[[ RECORDS FOR THIS EXERCISE open ]]

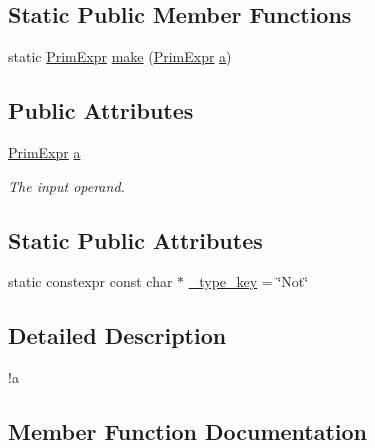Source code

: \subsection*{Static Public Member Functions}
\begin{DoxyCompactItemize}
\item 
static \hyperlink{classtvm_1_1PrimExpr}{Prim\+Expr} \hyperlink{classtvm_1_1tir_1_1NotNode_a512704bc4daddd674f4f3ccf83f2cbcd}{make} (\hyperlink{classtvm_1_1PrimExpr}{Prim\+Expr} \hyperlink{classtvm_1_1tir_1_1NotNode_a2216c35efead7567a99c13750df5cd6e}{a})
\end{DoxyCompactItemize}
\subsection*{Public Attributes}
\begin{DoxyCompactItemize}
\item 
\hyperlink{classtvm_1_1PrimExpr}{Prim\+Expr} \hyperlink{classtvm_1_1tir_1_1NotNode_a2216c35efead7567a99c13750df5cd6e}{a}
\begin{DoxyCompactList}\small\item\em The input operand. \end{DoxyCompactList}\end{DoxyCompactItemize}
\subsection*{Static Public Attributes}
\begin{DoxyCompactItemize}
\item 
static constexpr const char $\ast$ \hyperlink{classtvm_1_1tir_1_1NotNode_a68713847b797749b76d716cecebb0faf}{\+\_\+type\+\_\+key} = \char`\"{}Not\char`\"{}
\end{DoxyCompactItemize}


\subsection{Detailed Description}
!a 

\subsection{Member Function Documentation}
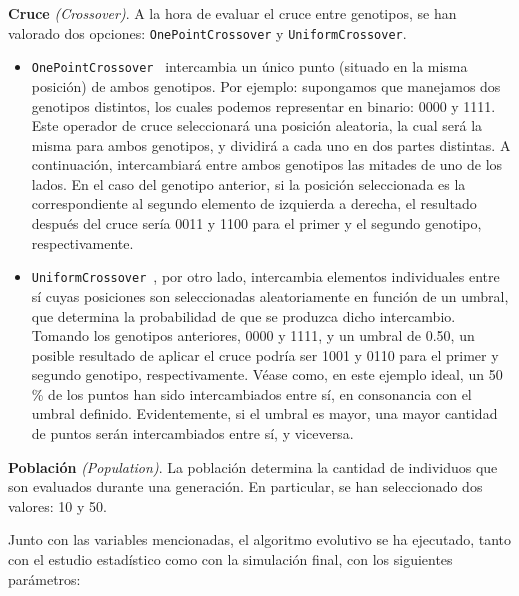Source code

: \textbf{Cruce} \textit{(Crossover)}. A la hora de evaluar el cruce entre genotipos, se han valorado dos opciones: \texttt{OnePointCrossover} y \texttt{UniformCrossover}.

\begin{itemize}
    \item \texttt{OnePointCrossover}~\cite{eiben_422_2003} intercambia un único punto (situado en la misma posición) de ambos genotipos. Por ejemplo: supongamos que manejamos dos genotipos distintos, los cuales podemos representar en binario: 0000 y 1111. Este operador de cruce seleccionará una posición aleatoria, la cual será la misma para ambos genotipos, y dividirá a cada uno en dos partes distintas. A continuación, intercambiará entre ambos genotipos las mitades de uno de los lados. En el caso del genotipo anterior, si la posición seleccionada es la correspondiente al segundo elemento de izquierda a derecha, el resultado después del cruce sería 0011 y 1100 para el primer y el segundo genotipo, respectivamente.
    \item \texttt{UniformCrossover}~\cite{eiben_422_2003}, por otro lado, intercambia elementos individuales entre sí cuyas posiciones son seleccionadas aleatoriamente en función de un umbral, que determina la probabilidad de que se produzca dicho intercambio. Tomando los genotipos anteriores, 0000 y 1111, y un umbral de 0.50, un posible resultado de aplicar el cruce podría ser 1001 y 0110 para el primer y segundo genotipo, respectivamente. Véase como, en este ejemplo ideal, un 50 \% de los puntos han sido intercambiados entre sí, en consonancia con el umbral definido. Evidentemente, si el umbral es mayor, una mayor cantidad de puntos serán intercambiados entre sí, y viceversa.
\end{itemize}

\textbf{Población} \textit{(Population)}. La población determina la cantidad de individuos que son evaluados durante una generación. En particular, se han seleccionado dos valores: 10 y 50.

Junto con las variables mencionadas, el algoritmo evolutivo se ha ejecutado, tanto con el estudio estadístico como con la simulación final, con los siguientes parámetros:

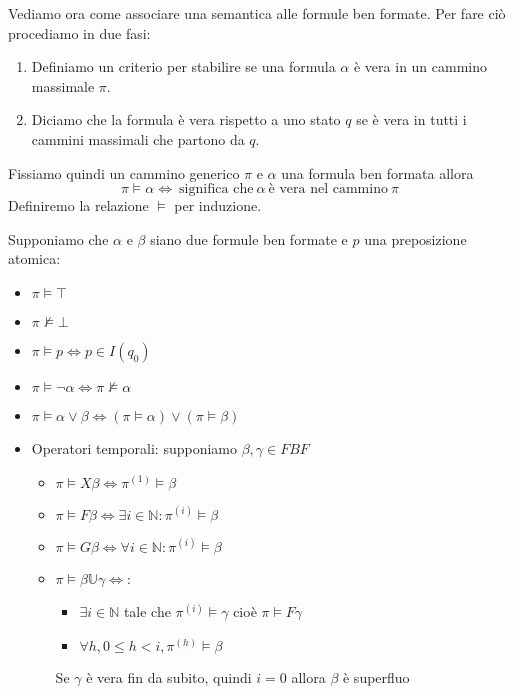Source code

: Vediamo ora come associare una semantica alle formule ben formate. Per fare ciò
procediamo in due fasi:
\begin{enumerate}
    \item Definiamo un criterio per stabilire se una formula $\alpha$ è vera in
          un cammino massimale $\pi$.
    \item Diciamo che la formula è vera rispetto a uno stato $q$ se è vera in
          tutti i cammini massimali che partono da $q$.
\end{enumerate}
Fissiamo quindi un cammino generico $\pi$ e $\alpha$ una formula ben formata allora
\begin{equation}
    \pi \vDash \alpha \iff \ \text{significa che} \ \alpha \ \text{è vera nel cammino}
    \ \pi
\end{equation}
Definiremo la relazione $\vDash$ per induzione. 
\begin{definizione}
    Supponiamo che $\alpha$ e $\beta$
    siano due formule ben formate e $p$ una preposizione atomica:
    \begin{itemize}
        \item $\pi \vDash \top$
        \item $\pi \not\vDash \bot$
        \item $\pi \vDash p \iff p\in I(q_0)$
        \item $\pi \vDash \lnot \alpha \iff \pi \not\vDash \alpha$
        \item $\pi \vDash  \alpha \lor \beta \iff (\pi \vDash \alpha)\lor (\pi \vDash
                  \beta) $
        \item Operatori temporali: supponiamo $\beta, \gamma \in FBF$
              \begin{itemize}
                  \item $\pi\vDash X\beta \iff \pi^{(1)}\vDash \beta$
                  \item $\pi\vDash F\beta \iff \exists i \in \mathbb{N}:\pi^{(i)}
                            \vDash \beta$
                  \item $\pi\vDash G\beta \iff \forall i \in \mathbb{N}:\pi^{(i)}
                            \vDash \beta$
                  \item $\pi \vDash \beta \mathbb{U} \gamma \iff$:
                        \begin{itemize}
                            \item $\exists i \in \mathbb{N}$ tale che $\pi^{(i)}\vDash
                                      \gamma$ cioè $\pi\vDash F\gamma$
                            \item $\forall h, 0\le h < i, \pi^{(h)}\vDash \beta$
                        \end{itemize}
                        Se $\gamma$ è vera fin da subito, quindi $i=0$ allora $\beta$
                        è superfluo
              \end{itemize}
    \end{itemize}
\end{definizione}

[[ RECORDS FOR THIS EXERCISE closed ]]
[[ RECORDS FOR THIS EXERCISE open ]]

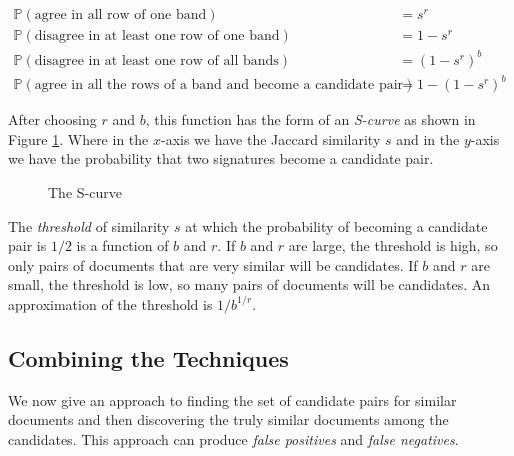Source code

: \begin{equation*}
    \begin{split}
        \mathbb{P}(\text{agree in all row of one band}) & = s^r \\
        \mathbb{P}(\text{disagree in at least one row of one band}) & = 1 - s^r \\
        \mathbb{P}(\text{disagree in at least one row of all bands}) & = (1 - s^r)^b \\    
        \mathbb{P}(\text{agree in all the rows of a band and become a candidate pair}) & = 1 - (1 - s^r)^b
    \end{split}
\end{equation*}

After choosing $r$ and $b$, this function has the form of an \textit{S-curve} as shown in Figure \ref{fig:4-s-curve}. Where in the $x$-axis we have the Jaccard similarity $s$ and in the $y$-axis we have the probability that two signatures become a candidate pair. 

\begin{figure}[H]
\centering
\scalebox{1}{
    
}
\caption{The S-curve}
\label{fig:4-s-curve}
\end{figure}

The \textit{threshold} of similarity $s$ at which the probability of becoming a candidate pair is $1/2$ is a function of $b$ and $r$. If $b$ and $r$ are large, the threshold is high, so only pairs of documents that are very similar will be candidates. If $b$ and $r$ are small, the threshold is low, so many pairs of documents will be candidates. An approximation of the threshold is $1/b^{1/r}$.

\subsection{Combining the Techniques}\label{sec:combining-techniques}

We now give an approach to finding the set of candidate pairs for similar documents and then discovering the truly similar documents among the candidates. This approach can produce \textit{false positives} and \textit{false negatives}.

[[ RECORDS FOR THIS EXERCISE closed ]]
[[ RECORDS FOR THIS EXERCISE open ]]

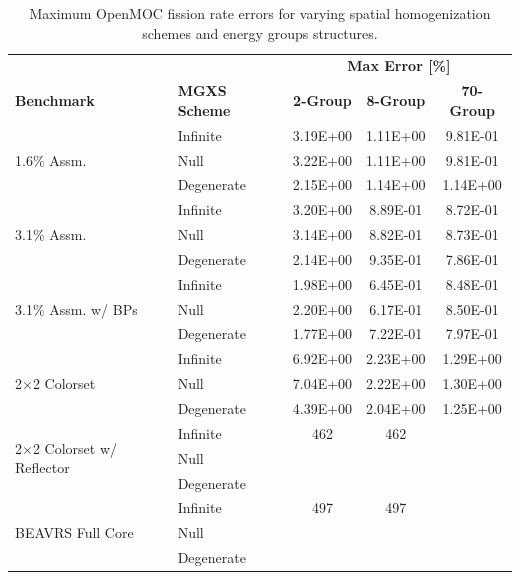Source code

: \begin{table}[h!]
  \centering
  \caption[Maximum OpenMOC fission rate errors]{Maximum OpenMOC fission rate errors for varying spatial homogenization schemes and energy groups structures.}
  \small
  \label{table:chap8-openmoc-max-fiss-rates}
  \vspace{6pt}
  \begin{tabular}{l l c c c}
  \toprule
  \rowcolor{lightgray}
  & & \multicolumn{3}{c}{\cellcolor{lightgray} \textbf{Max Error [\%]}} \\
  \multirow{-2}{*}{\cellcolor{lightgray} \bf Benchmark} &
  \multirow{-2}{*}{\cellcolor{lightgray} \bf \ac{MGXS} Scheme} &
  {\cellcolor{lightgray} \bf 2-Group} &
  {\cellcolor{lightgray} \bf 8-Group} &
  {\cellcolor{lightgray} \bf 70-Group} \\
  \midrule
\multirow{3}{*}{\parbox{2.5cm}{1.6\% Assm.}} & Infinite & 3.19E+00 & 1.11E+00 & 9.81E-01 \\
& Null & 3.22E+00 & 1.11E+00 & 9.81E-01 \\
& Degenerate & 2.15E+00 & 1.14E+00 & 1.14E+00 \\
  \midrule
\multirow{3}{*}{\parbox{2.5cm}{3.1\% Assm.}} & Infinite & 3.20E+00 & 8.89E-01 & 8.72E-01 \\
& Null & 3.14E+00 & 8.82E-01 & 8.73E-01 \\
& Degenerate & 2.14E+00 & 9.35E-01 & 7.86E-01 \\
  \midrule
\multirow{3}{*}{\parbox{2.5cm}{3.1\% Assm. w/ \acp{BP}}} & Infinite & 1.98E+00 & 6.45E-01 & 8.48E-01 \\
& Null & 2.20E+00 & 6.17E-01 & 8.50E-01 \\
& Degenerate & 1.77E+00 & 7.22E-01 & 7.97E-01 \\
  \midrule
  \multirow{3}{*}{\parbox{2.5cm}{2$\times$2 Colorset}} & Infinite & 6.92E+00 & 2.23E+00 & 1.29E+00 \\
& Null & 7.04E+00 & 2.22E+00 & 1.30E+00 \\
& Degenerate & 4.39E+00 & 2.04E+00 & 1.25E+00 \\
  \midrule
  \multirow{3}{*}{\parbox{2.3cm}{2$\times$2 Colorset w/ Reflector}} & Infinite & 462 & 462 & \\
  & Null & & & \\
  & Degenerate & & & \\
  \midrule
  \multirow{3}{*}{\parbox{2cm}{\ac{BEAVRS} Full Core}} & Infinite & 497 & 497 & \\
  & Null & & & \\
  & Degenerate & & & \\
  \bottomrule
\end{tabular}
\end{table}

[[ RECORDS FOR THIS EXERCISE closed ]]

## PROBLEM DETAILS
The lines above, starting at the one with "1 - (1 - s^r)^b" and ending at the one with "We now give", are the only ones to return, exactly as written.

## YOUR SOLUTION
        \mathbb{P}(\text{agree in all the rows of a band and become a candidate pair}) & = 1 - (1 - s^r)^b
    \end{split}
\end{equation*}

After choosing $r$ and $b$, this function has the form of an \textit{S-curve} as shown in Figure \ref{fig:4-s-curve}. Where in the $x$-axis we have the Jaccard similarity $s$ and in the $y$-axis we have the probability that two signatures become a candidate pair. 

\begin{figure}[H]
\centering
\scalebox{1}{
    
}
\caption{The S-curve}
\label{fig:4-s-curve}
\end{figure}

The \textit{threshold} of similarity $s$ at which the probability of becoming a candidate pair is $1/2$ is a function of $b$ and $r$. If $b$ and $r$ are large, the threshold is high, so only pairs of documents that are very similar will be candidates. If $b$ and $r$ are small, the threshold is low, so many pairs of documents will be candidates. An approximation of the threshold is $1/b^{1/r}$.

\subsection{Combining the Techniques}\label{sec:combining-techniques}

We now give an approach to finding the set of candidate pairs for similar documents and then discovering the truly similar documents among the candidates. This approach can produce \textit{false positives} and \textit{false negatives}.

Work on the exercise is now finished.